New Help on the way for Patients with Autism

Feb 25, 2015

Photo credit: The University of Missouri

A new project is underway to help better prepare physicians who work with patients with Autism. The ECHO (Extension for Community Healthcare Outcomes) Autism project plans to deliver specialized training to Missouri physicians and primary caretakers who work with patients with Autism here in Missouri. MU’s Thompson Center for Autism created the program with the help of the Missouri Telehealth Network. 

Kristin Sohl is the Medical Director at the Thompson Center. Sohl led the efforts to bring the program to Missouri, and says it’s imperative that the program consists of the most knowledgeable specialists in a variety of areas related to Autism training.

“Our team is trying to pull together the best minds that we have resources for to share information and improve the knowledge base for primary care providers so that they have some of the tools we have,” Sohl said. “That, in turn, improves outcomes for kids with Autism.”

Sohl and her colleagues put together a team of experts to train physicians all over the state. The team consists of a psychologist, a child psychiatrist, a dietician, and a parent educator.

The team will train physicians through conferencing – something that isn’t common in the medical field – which will allow them to speak to people all over the state at the same time.
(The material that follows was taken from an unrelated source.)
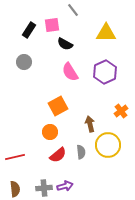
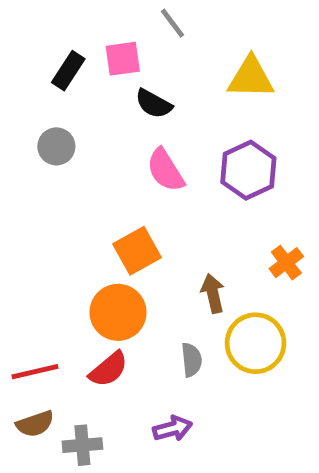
orange circle: (50, 132) -> (118, 312), size x1.5
red semicircle: (58, 155) -> (109, 369), moved
purple arrow: (65, 186) -> (173, 429), moved
gray cross: (44, 188) -> (82, 445), moved
brown semicircle: (15, 189) -> (35, 424), moved, turned 77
Missouri Telehealth Network is providing the necessary software for the conferences to take place. Telehealth Senior Program Director Rachel Mutrux says she hopes that the technology ECHO uses will take some of the burden off of families with children with Autism.

“The hope is that the parents and the families of children that are effected by Autism will have a lot more comfort and recourses in their own community so they don’t always have to travel for their care and so that they can get care earlier,” Mutrux said.

State Representative Kip Kendrick helped push project ECHO through the state legislature last year, and it was ultimately approved. Kendrick says that rural Missourians will benefit most from the program.

“So many rural Missourians lack access to specialty care. So many have to drive many hours – wait an hour in a hospital or in a doctor’s office - just to see a specialist for maybe fifteen to twenty minutes. Project ECHO will train up local physicians on some of that specialty care.”

While ECHO was approved by the legislature, the appropriations Kendrick and his colleagues were pushing for were withheld. This year, he’s working to fix that.

“This year we’re trying to make sure that it gets back into the budget so we can properly fund project ECHO and expand it across the state of Missouri,” Kendrick said.

Sohl says she’s excited to be able to share the information the Thompson Center has with physicians around the state.

“There are small shifts we do - related to behavior change - that can make a major difference for a family. If we sucked up all that knowledge, and kept it to ourselves, then primary care providers don’t benefit from that.”

ECHO’s first training session is set for Wednesday, March 4th. The team will hold sessions on the first and third Wednesday of every month.